Il Gas Naturale copre un quarto circa del fabbisogno mondiale di energia primaria. Il suo peso è atteso in aumento nei prossimi 20 anni per effetto del progressivo aumento dell'impiego dello stesso per la produzione di energia elettrica a discapito del nucleare.

Il mercato europeo è il più importante con circa 538 miliardi di mc (2010). La produzione di gas è limitata ai giacimenti dei Mari del Nord che servono Regno Unito, Olanda e paesi nordici.  La restante parte di Europa soddisfa il proprio fabbisogno prevalentemente con importazioni dalla Russia e dal Nord Africa.

In Italia il gas naturale copre circa il 35% del fabbisogno di energia e nei prossimi anni è probabile che possa superare il consumo di petrolio attualmente al 40%.

consumi energia primaria

Figura 1: Consumi di Energia Primaria in Italia (1926-2009).

Nel 2010 il consumo nazionale di gas in smc di 83,10 miliardi di mc è stato  coperto con il 90% da gas importato. Alla produzione nazionale di 8,4 mld (6,1 in mare e 2,3 a terra) ha contribuito il gas della Val d’Agri con oltre 1 mld di mc (pari a circa il 12% della produzione nazionale e al 45% della produzione di gas a terra).

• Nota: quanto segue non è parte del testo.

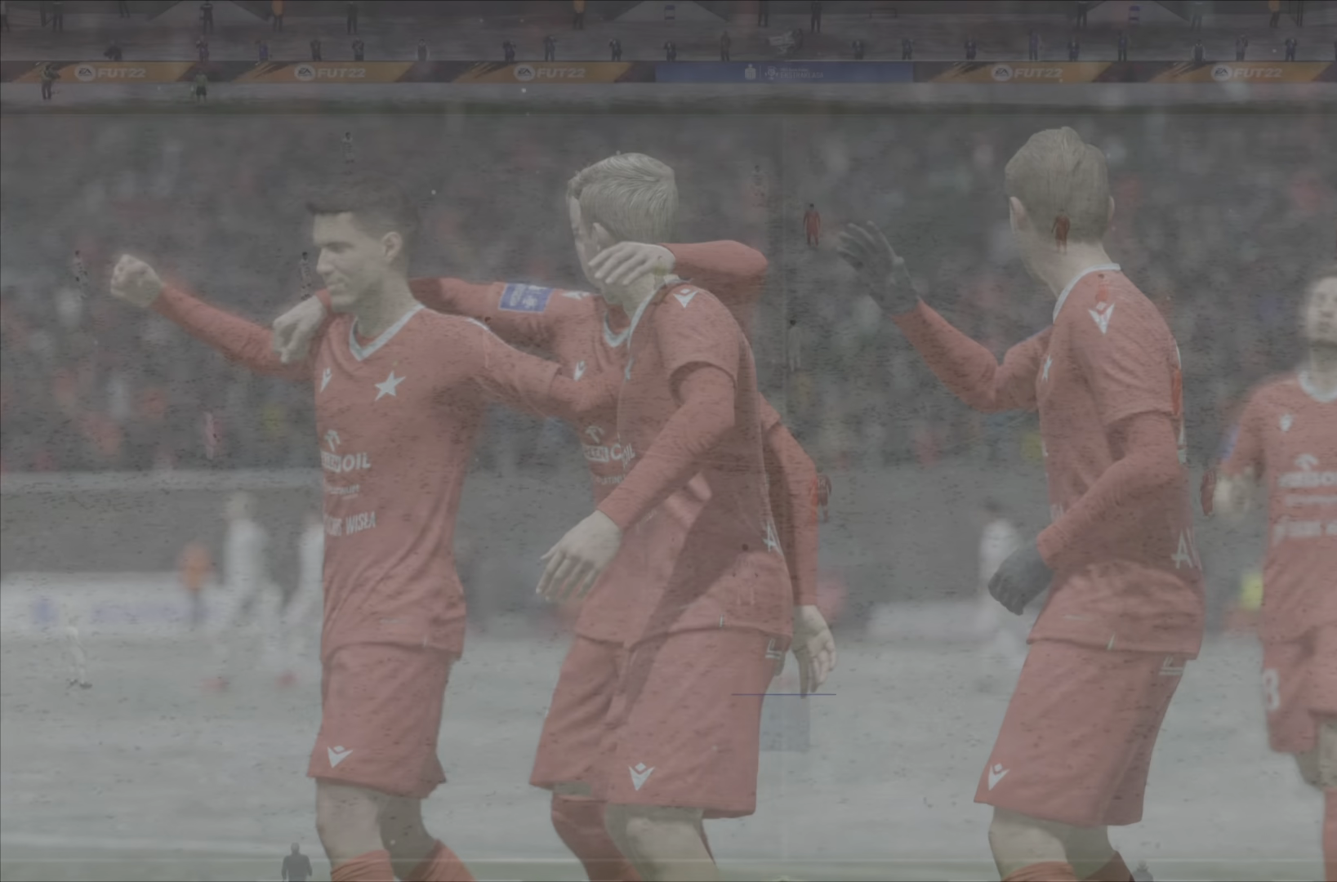
Gameplay with a controller (PlayStation layout); each line is a JSON object with the inputs held at the frame after it. "events" lists button and stick changes between this image and that frame as [ms after this image, input, new state], when the widget could be followed in between. Not read: L3 R3.
{"buttons": [], "left_stick": "left", "right_stick": "down", "events": [[217, "right_stick", "down"], [301, "right_stick", "center"], [418, "right_stick", "down"], [501, "left_stick", "left"]]}
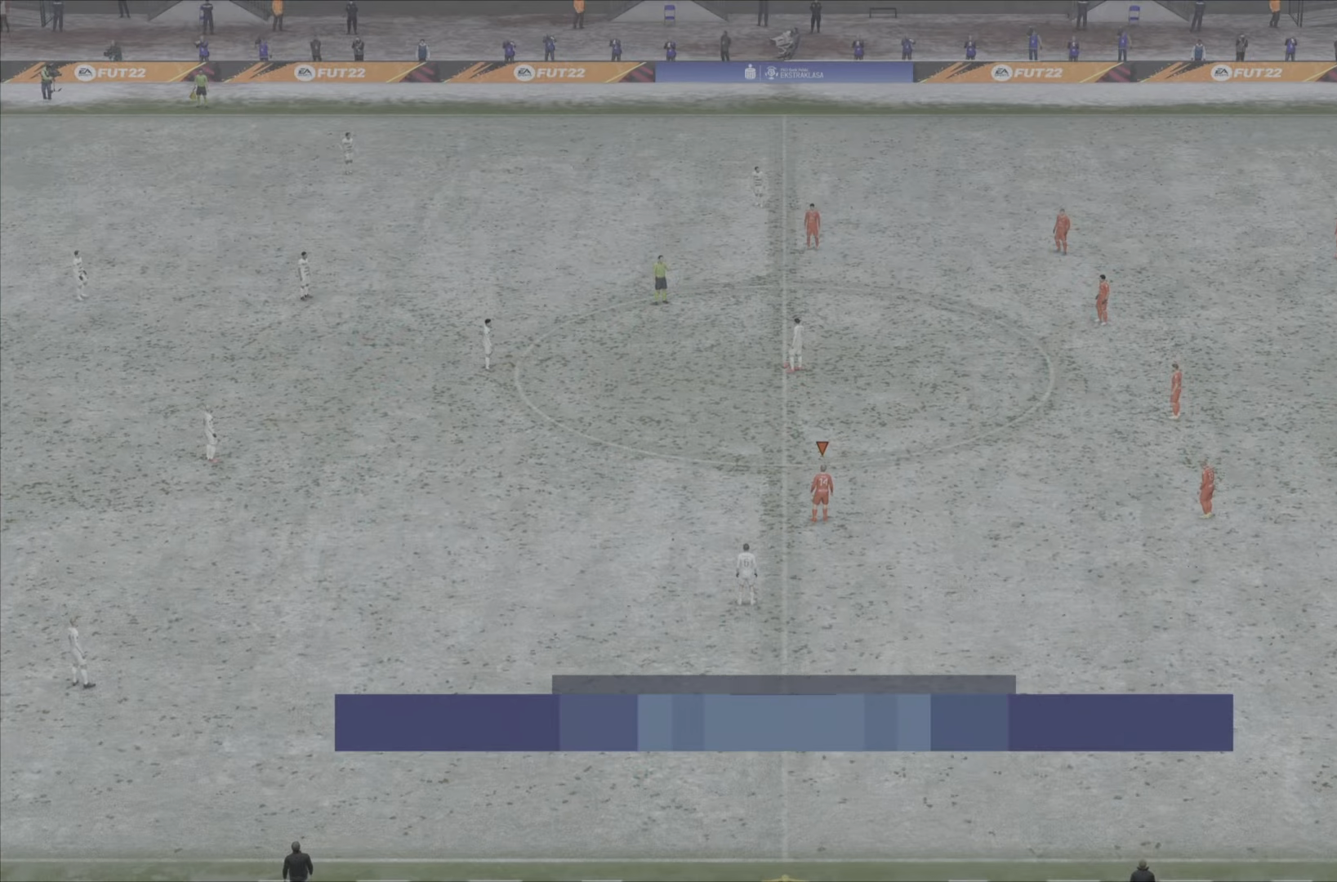
{"buttons": ["R2"], "left_stick": "right", "right_stick": "center", "events": [[17, "right_stick", "center"], [451, "R2", "down"], [451, "left_stick", "right"]]}
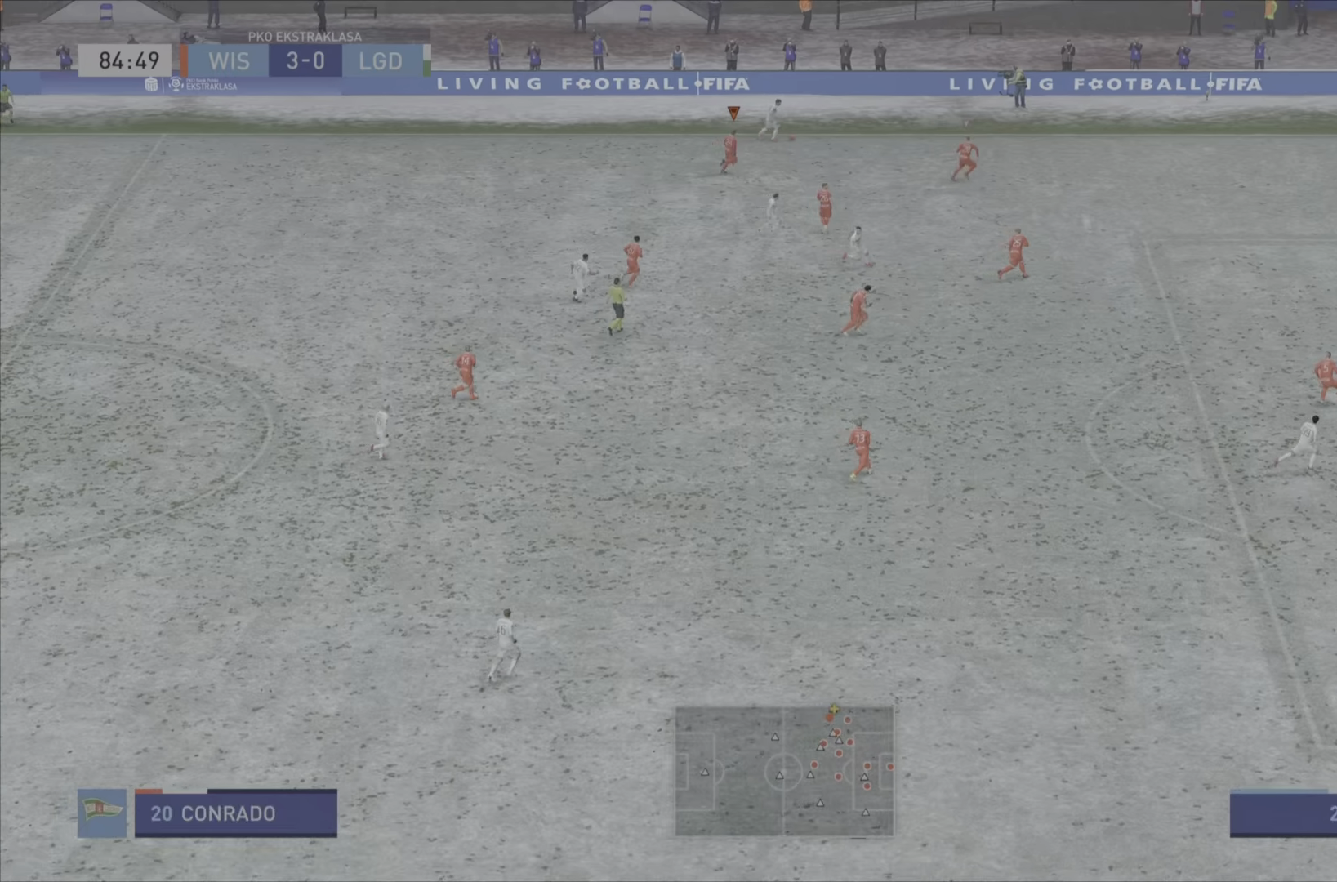
{"buttons": ["R2"], "left_stick": "right", "right_stick": "center", "events": []}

Il mercato del Gas Naturale presenta delle peculiarità rispetto alle altre commodity per effetto delle sue caratteristiche strutturali:

  • Viene trasportato attraverso Gasdotti che legano fornitori e acquirenti;
  • Occorrono investimenti elevati per realizzare i gasdotti;
  • Gran parte delle importazioni di gas avvengono con contratti chiamatiTake or pay”  dove il compratore si impegna a comprare gas naturale per periodi considerevoli, a prescindere dall’effettivo fabbisogno, con prezzi agganciati all’andamento del petrolio.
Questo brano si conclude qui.